Wang Qiang since the start of RG:
– 1st Top 10 win (d Venus 1R RG)
– 1st 3R Slam (RG)
– 1st title (Nanchang)
– 2nd 3R Slam (USO)
– Asian Games gold medal
– 2nd title (Guangzhou)
– Best career win (d Pliskova 2R Wuhan)
– 1st Chinese player to make QF at #WuhanOpen
– CH ranking
— WTA Insider (@WTA_insider) September 26, 2018
She also credits McNamara for teaching her “how to play tennis, like with the score, at 4-all, 30-all, how to play the point”.
McNamara says it all comes down to professionalism, something he feels Wang lacked in the past.

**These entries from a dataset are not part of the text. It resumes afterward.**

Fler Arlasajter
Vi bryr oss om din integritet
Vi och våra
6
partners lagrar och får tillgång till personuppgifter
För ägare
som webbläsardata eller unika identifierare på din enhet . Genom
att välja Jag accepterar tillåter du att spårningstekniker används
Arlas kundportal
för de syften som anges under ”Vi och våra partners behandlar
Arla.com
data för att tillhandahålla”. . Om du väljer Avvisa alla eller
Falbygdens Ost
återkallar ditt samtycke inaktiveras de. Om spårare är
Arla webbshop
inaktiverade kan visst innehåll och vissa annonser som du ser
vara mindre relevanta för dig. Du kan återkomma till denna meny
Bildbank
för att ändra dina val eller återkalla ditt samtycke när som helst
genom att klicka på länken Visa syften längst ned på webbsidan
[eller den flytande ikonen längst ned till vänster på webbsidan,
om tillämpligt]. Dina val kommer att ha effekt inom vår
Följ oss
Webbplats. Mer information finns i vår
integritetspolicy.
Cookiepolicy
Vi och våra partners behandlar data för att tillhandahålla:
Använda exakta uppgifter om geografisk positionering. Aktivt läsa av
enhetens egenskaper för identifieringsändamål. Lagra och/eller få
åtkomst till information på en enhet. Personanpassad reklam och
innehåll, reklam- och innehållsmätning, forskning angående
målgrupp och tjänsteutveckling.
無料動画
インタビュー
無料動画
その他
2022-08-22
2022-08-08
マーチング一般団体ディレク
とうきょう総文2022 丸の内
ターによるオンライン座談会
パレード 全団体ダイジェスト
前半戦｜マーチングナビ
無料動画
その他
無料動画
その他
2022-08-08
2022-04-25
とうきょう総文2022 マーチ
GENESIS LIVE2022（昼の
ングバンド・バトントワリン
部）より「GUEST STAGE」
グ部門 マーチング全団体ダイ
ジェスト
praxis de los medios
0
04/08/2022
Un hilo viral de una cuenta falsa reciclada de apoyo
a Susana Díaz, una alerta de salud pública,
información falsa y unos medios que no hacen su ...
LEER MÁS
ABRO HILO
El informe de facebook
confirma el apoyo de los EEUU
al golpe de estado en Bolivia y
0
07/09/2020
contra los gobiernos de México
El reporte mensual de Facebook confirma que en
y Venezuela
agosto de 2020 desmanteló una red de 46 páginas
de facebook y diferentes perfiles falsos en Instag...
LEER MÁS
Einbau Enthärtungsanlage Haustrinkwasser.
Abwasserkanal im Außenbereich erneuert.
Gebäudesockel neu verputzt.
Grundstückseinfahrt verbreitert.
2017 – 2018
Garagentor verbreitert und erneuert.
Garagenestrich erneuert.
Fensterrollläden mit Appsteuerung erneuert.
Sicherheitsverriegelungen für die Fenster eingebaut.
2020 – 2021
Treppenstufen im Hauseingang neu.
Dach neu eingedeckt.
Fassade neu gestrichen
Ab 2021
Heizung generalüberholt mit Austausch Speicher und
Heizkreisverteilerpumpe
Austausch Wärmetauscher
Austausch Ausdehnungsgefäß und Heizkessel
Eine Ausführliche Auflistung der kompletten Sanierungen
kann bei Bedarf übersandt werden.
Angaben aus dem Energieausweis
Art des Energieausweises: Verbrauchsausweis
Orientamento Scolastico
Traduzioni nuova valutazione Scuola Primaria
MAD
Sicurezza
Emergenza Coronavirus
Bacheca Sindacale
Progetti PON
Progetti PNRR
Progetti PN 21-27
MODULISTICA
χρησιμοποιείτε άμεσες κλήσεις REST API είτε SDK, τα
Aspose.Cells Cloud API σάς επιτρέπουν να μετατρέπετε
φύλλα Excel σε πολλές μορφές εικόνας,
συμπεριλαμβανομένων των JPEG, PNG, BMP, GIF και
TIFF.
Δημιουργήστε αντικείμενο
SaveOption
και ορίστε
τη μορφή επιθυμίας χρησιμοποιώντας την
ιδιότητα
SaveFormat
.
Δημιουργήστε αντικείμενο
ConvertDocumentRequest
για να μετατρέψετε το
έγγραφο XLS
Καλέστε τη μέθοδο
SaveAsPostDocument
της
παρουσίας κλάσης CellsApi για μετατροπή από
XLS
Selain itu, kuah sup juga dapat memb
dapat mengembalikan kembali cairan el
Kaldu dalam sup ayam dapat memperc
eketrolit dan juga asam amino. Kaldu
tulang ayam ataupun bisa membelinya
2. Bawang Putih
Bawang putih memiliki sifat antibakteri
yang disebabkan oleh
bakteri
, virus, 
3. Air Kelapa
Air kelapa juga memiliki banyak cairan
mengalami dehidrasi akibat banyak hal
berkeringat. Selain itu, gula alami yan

“I think the most important thing is that she’s changed from being a little bit unprofessional to professional. She couldn’t see it before, it was a bit of a hobby I think playing tennis. But now she realises this is a job, I’m not bad at this,” he explains.
“Last year after Wimbledon she went AWOL and didn’t play until National Games and US Open, so she played one tournament in three months. So it’s a little bit unprofessional.
“But also, it’s when you get on the practice court. She gives 100 per cent, it’s pretty easy, you don’t go out there and just muck around, because then you don’t get anything out of it.
“And in the gym, everything she’s doing is far more concentrated and far more professional. It’s a package to be professional, it starts with the morning and finishes with the evening, and in between you have to get it right. Girls like [Simona] Halep, [Caroline] Wozniacki, these girls get it right. They’re consummate professionals and that’s the difference. They’ve got it organised. And she’s starting to get in that mode.”
He added: “You just have to remind her. She needs reminding of what’s important. This is a job, you want to play tennis, this is 24/7, this is a real job. And you only get one shot at it, so you might as well give it the best chance you can, and she’s starting to realise ‘Oh I might as well give it a good bash’. And she’s giving it a good bash.”
Looking ahead, Wang already has her eyes set on higher targets, and doesn’t feel like limiting herself in any way.
“Top-20, top-10? I think the goal has to be a big one so you can [keep going higher],” she said while making beeping sounds and motioning with her hands like an elevator moving up floor by floor.
On Thursday against Puig, she’ll try to keep her ascent going.